Today at ICLR in Vancouver, researchers from Rice University presented a deep learning-based application that helps programmers write code in the growing multitude of application programming interfaces or APIs.
The application, called Bayou, was developed by a team of computer scientists from the Intelligent Software Systems Laboratory at Rice University and funded by DARPA, the defense department’s research agency.
“People have tried for 60 years to build systems that can write code, but the problem is that these methods aren’t that good with ambiguity,” said Bayou co-creator Swarat Chaudhuri, associate professor of computer science at Rice University. “A developer can give Bayou a minimal amount of information — just a few keywords or prompts, really — and Bayou will try to read the programmer’s mind and predict the program they want.”
Using NVIDIA Tesla GPUs and the cuDNN-accelerated TensorFlow deep learning framework, the team trained their system on 100 million lines of code and validated their work on a dataset comprised of 10,000 programs.
“Its basically studied everything on GitHub, and it draws on that to write its own code,” said Chaudhuri.
The researchers designed their application on a method called neural sketch learning, which trains an artificial neural network to recognize patterns in thousands of Java programs. The technique sketches each program and associates the sketch with how the program operates.
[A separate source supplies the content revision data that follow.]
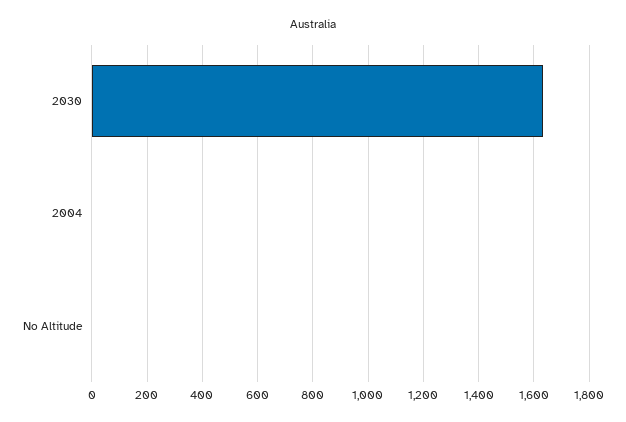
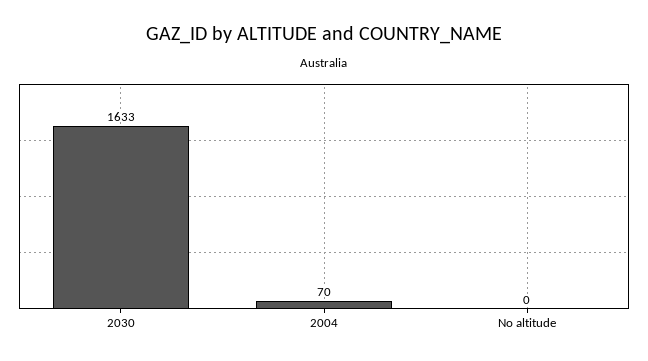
  {
    "2030": 1633,
-   "2004": 0,
+   "2004": 70,
    "No Altitude": 0
  }

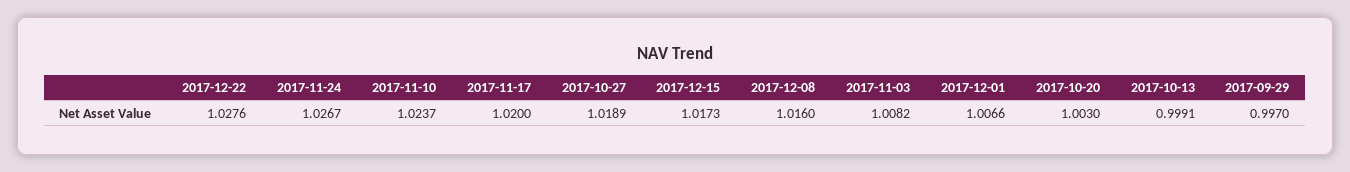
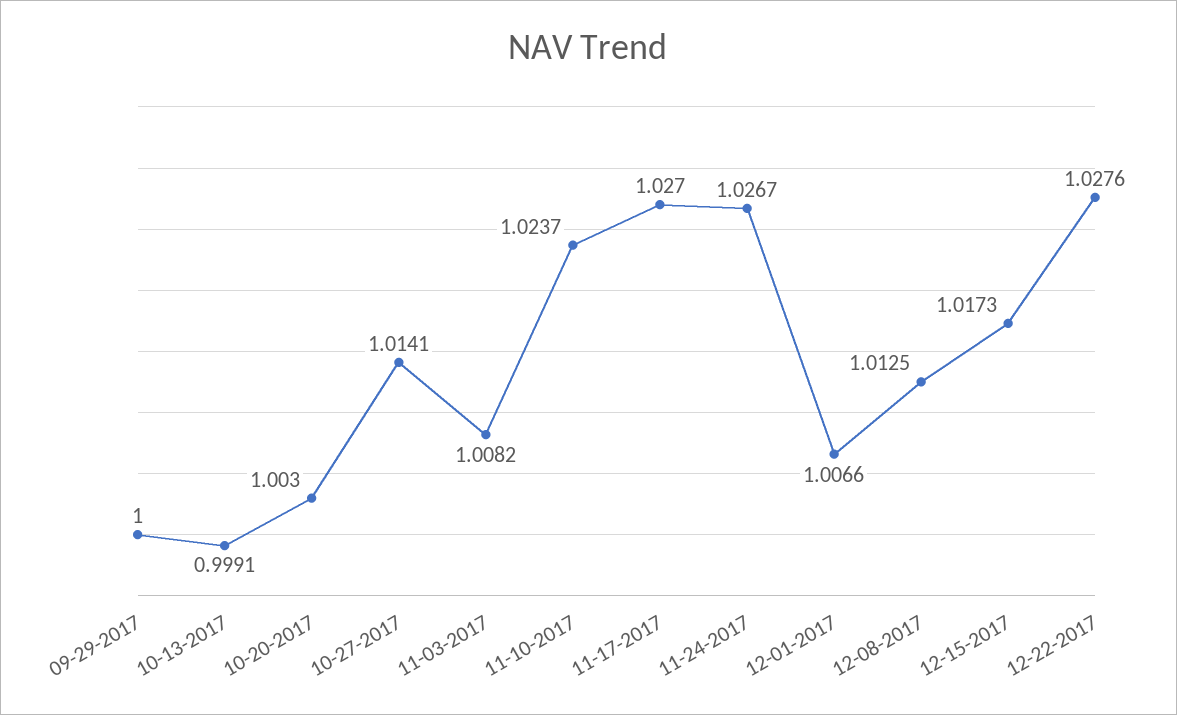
  {
    "2017-12-22": 1.0276,
    "2017-11-24": 1.0267,
    "2017-11-10": 1.0237,
-   "2017-11-17": 1.02,
+   "2017-11-17": 1.027,
-   "2017-10-27": 1.0189,
+   "2017-10-27": 1.0141,
    "2017-12-15": 1.0173,
-   "2017-12-08": 1.016,
+   "2017-12-08": 1.0125,
    "2017-11-03": 1.0082,
    "2017-12-01": 1.0066,
    "2017-10-20": 1.003,
    "2017-10-13": 0.9991,
-   "2017-09-29": 0.997
+   "2017-09-29": 1
  }

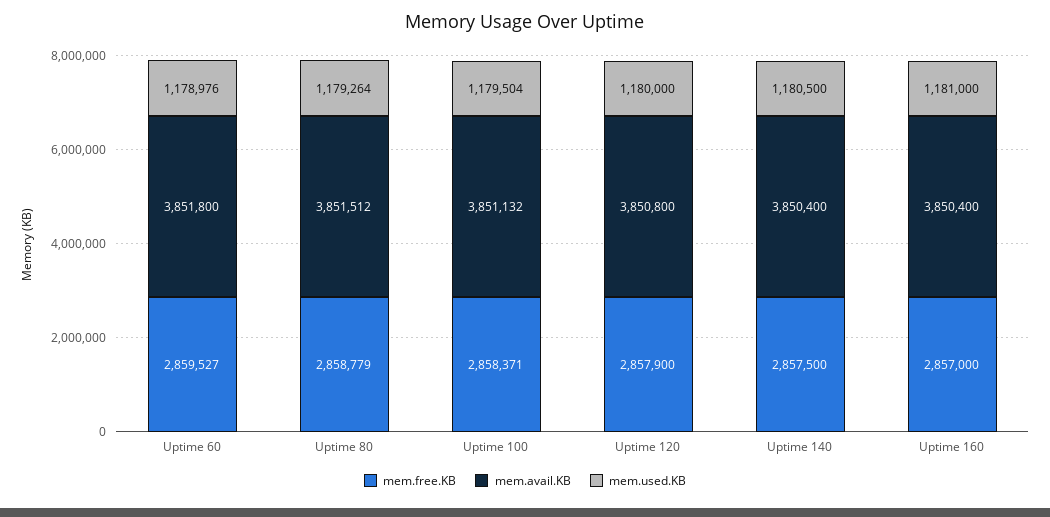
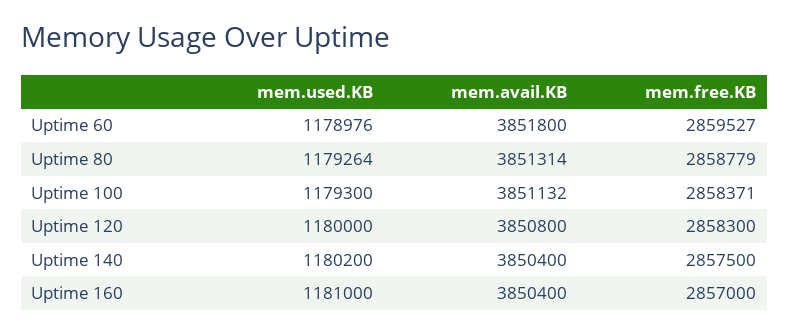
  {
    "mem.free.KB": {
      "Uptime 60": 2859527,
      "Uptime 80": 2858779,
      "Uptime 100": 2858371,
-     "Uptime 120": 2857900,
+     "Uptime 120": 2858300,
      "Uptime 140": 2857500,
      "Uptime 160": 2857000
    },
    "mem.avail.KB": {
      "Uptime 60": 3851800,
-     "Uptime 80": 3851512,
+     "Uptime 80": 3851314,
      "Uptime 100": 3851132,
      "Uptime 120": 3850800,
      "Uptime 140": 3850400,
      "Uptime 160": 3850400
    },
    "mem.used.KB": {
      "Uptime 60": 1178976,
      "Uptime 80": 1179264,
-     "Uptime 100": 1179504,
+     "Uptime 100": 1179300,
      "Uptime 120": 1180000,
-     "Uptime 140": 1180500,
+     "Uptime 140": 1180200,
      "Uptime 160": 1181000
    }
  }

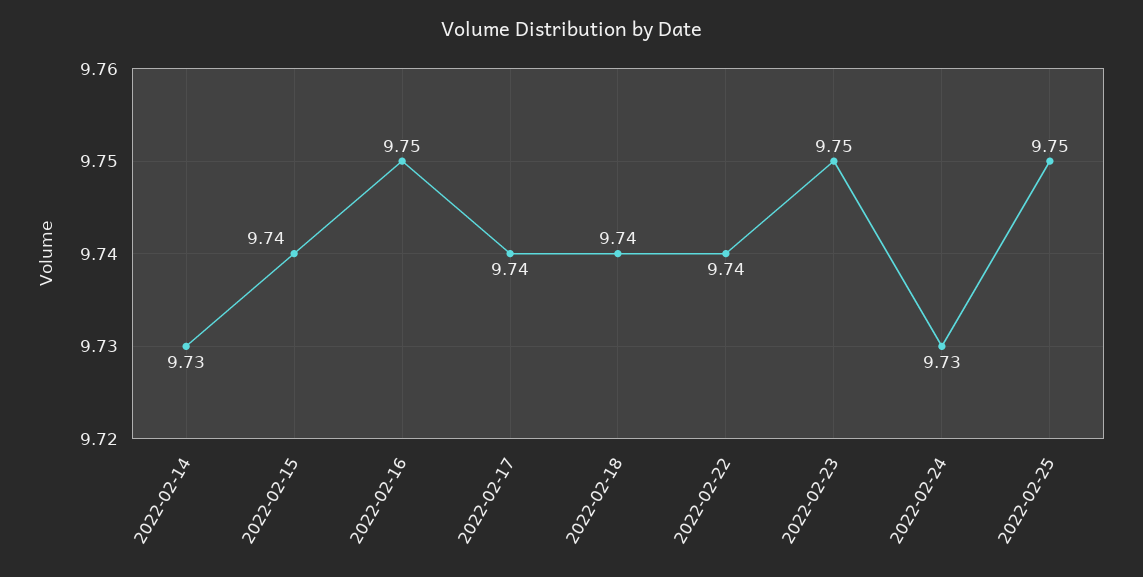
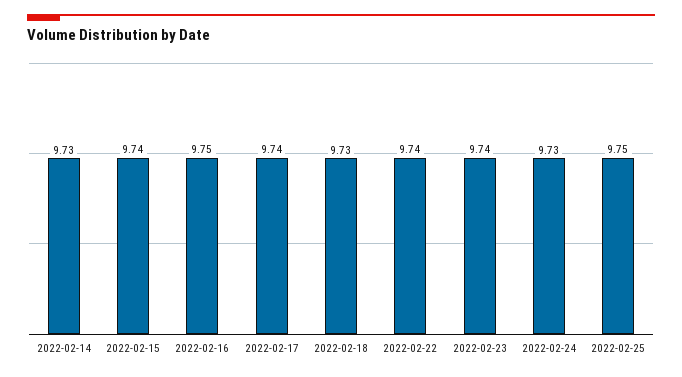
  {
    "2022-02-14": 9.73,
    "2022-02-15": 9.74,
    "2022-02-16": 9.75,
    "2022-02-17": 9.74,
-   "2022-02-18": 9.74,
+   "2022-02-18": 9.73,
    "2022-02-22": 9.74,
-   "2022-02-23": 9.75,
+   "2022-02-23": 9.74,
    "2022-02-24": 9.73,
    "2022-02-25": 9.75
  }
“There are hundreds of APIs, and navigating them is very difficult for developers. They spend lots of time at question-answer sites like Stack Overflow asking other developers for help,” Bayou architect Vijay Murali, a research scientist at the university’s lab said. “That immediate feedback [Bayou offers] could solve the problem right away, and if it doesn’t, Bayou’s example code should lead to a more informed question for their human peers,” Murali said.